ICRA pointed out that an early kick-off of the government's budgeted capex programme remains crucial to boost investment activity in the first half of FY23. However, a concern is that the execution risk is shifting to the states, with a considerable portion of the step-up in the government’s budgeted capital spending coming through the enlargement in the size of interest-free capex loan to the state governments to ₹1 trillion in FY23 from ₹0.15 trillion in FY2022.
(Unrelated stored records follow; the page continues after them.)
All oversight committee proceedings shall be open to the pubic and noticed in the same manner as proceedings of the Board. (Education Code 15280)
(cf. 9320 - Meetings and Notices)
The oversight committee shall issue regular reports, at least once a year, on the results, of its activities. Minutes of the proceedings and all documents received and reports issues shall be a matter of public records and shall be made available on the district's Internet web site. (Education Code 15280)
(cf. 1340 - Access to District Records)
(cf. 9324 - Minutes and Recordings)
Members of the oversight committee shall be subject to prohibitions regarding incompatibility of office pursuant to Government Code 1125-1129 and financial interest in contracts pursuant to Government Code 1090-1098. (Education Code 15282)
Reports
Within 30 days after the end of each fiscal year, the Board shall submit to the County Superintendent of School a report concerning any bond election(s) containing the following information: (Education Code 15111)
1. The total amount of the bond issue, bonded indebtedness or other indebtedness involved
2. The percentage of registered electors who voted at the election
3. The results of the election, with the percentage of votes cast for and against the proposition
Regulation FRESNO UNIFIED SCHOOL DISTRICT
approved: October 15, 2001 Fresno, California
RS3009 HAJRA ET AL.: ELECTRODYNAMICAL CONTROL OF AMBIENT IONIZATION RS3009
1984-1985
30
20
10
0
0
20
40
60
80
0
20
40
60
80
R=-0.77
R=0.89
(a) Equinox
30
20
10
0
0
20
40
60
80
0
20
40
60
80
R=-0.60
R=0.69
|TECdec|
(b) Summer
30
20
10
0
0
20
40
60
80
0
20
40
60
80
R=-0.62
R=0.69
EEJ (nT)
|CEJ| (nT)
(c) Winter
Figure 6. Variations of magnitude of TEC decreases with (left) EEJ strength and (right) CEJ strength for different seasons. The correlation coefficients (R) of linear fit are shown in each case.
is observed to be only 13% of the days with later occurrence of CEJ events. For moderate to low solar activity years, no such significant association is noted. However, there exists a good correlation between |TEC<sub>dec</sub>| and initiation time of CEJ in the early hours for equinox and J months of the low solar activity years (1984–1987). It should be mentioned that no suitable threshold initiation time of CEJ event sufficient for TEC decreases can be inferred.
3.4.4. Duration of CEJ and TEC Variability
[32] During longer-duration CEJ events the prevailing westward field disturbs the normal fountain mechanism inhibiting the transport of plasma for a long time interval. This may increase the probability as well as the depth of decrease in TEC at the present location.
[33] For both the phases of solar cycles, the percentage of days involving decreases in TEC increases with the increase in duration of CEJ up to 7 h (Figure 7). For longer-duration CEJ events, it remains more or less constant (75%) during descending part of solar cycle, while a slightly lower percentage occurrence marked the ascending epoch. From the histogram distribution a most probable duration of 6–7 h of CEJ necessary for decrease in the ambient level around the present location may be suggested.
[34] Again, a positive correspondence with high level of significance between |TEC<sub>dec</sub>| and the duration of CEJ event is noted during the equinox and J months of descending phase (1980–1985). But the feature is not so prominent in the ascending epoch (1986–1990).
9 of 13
On the front of agriculture, healthy reservoir levels offer insurance against a potentially below normal rainfall in 2022. However, as economic activity normalises, there could be a shift in the availability of agricultural labour across different regions, affecting acreage in some states, which has been the key driver of agri output during FY21 and FY22, ICRA said.
Inadequate availability of fertilisers also poses a concern, ICRA highlighted. "Systemic inventory is significantly below historic levels across all segments of fertilisers, chiefly on account of lower imports amid limited availability in the international market, and elevated prices. Thus, even with a normal monsoon and healthy reservoir levels, acreage and, therefore, the output may not rise meaningfully in FY23, constraining agricultural GVA growth below 3 percent," the rating agency added.